I said at the start this is not a book for everybody and I stand by that because not everyone—and I include myself at the head of that list—can unlearn how to read the way they’ve been reading for the past, in my case, fifty-five years. It’s like the first time you heard microtonal music. It just sounds wrong. Like a piano badly in need of tuning. And yet an out-of-tune piano has a flavour that isn’t unpalatable. It can even be comforting especially if you grew up with a piano in a house that never, or hardly ever, got tuned. This book plinky plonks along quite merrily and doesn’t take itself too seriously. As Glenn himself concedes:
As a story it’s probably more frustrating than rewarding. I’ve enjoyed writers like John Yau and Clark Coolidge who write things that seem to be fiction sometimes, but the words refuse loyalty to any single narrative.
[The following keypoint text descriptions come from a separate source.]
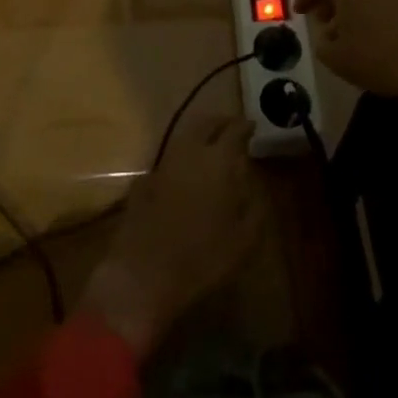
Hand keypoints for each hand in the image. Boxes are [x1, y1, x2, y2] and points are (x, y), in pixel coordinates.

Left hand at [79, 113, 262, 356]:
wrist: (144, 274)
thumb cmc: (203, 258)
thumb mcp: (244, 238)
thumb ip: (253, 205)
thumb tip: (253, 183)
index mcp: (218, 160)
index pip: (234, 130)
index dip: (245, 126)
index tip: (252, 126)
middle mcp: (189, 152)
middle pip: (205, 124)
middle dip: (220, 123)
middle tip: (231, 128)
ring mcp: (163, 164)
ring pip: (185, 138)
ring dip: (199, 137)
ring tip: (211, 148)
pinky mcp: (144, 181)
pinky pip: (169, 160)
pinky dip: (181, 160)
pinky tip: (185, 175)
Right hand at [296, 0, 397, 124]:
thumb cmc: (376, 58)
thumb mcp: (337, 59)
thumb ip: (323, 45)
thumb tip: (326, 38)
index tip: (298, 12)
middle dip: (329, 1)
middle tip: (322, 21)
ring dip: (350, 10)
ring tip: (345, 35)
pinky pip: (380, 2)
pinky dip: (368, 15)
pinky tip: (369, 40)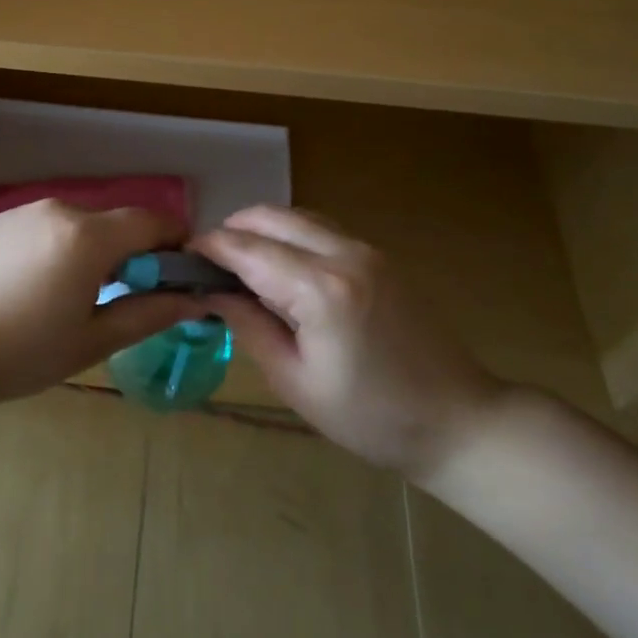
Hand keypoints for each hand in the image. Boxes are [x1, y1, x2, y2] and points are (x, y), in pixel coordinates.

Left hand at [0, 200, 206, 405]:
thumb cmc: (18, 352)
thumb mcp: (91, 341)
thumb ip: (148, 314)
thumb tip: (195, 300)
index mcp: (87, 237)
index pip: (152, 222)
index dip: (175, 243)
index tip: (181, 274)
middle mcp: (60, 210)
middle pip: (116, 224)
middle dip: (134, 253)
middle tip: (129, 298)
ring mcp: (24, 212)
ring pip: (81, 225)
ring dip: (96, 252)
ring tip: (78, 299)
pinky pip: (48, 228)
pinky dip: (62, 248)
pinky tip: (39, 288)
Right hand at [192, 206, 505, 481]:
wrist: (458, 422)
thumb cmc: (369, 418)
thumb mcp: (295, 381)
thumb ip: (248, 325)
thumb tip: (210, 291)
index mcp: (320, 289)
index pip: (246, 248)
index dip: (207, 249)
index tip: (180, 260)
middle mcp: (343, 254)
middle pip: (269, 216)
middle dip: (231, 231)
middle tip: (208, 267)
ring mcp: (366, 249)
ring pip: (295, 216)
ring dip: (260, 231)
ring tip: (240, 269)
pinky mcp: (379, 256)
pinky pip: (320, 229)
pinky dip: (289, 237)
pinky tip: (281, 271)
The reading is fun for the sounds and the surprises and the wit rather than the what-happened-next of a plot. – thousand in thirds
Meaning, of course, doesn’t only indicate a level of understanding but also a degree of appreciation, an emotional as opposed to an intellectual, connection. This I do have. Reading Thousand was something I went through, something I experienced and although I’ve already forgotten much of the specifics the overall experience will stay with me. That means something. You cannot read this book and not be affected. You might not understand it or be able to grasp the bigger picture but that shouldn’t be regarded as a loss. When Beckett was overseeing Jessica Tandy’s interpretation of Mouth in Not I he told her he hoped the piece would work “on the nerves of the audience, not it’s intellect.” Thousand has a similar logorrhoeal feel to it. Although it was written in bite-sized chunks I think it was a mistake to publish it with breaks. It’s a single paragraph, a wall of words that ideally, to my mind, should be read in a single sitting although who would have the stamina for that I’ve no idea.
At time of writing the book is free to download at Smashwords and I would encourage you to give it a go and not be like I was the first time I started this and quit after five hundred words. Gird up your loins, grit your teeth, pee before you sit down to start and don’t even think about reading it if there’s background music on or the kids are still awake and acting up.